An open API service indexing awesome lists of open source software.

https://github.com/lightonai/pylate-rs

PyLate efficient inference engine
https://github.com/lightonai/pylate-rs

colbert late-interaction python rust wasm

Last synced: 3 months ago
JSON representation

PyLate efficient inference engine

Awesome Lists containing this project

README

          


pylate-rs



blog
crate


Efficient Inference for PyLate

 

## ⭐️ Overview

**pylate-rs** is a high-performance inference engine for [PyLate](https://github.com/lightonai/pylate) models, meticulously crafted in Rust for optimal speed and efficiency.

While model training is handled by PyLate, which supports a variety of late interaction models, `pylate-rs` is engineered to execute these models at speeds.

- **Accelerated Performance**: Experience significantly faster model loading and rapid cold starts, making it ideal for serverless environments and low-latency applications.

- **Lightweight Design**: Built on the [Candle](https://github.com/huggingface/candle) ML framework, `pylate-rs` maintains a minimal footprint suitable for resource-constrained systems like serverless functions and edge computing.

- **Broad Hardware Support**: Optimized for diverse hardware, with dedicated builds for standard CPUs, Intel (MKL), Apple Silicon (Accelerate & Metal), and NVIDIA GPUs (CUDA).

- **Cross-Platform Integration**: Seamlessly integrate `pylate-rs` into your projects with bindings for Python, Rust, and JavaScript/WebAssembly.

For a complete, high-performance multi-vector search pipeline, pair `pylate-rs` with its companion library, [**FastPlaid**](https://github.com/lightonai/fast-plaid), at inference time.

Explore our [**WebAssembly live demo**](https://lightonai.github.io/pylate-rs/).

 

## 💻 Installation

Install the version of `pylate-rs` that matches your hardware for optimal performance.

### Python

| Target Hardware | Installation Command |
| :----------------------- | :------------------------------------------------------- |
| **Standard CPU** | `pip install pylate-rs` |
| **Apple CPU** (macOS) | `pip install pylate-rs-accelerate` |
| **Intel CPU** (MKL) | `pip install pylate-rs-mkl` |
| **Apple GPU** (M1/M2/M3) | `pip install pylate-rs-metal` |
| **NVIDIA GPU** (CUDA) | `pip install git+https://github.com/lightonai/pylate-rs` |

Cuda wheels are not yet available on PyPI because of their size.
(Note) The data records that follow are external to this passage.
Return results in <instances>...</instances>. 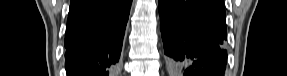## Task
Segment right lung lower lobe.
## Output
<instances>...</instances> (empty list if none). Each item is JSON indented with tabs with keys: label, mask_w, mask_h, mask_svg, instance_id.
I'll return each instance as SVG.
<instances>
[{
	"label": "right lung lower lobe",
	"mask_w": 287,
	"mask_h": 76,
	"mask_svg": "<svg viewBox=\"0 0 287 76\" xmlns=\"http://www.w3.org/2000/svg\"><path fill=\"white\" fill-rule=\"evenodd\" d=\"M132 0H71L65 48L68 76H112Z\"/></svg>",
	"instance_id": "right-lung-lower-lobe-1"
}]
</instances>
But you can install them with the link to the repository. WIP.

 

### Rust

Add `pylate-rs` to your `Cargo.toml` by enabling the feature flag that corresponds to your backend.

| Feature | Target Hardware | Installation Command |
| :----------- | :----------------------- | :------------------------------------------ |
| _(default)_ | **Standard CPU** | `cargo add pylate-rs` |
| `accelerate` | **Apple CPU** (macOS) | `cargo add pylate-rs --features accelerate` |
| `mkl` | **Intel CPU** (MKL) | `cargo add pylate-rs --features mkl` |
| `metal` | **Apple GPU** (M1/M2/M3) | `cargo add pylate-rs --features metal` |
| `cuda` | **NVIDIA GPU** (CUDA) | `cargo add pylate-rs --features cuda` |

 

## ⚡️ Quick Start

### Python

Get started in just a few lines of Python.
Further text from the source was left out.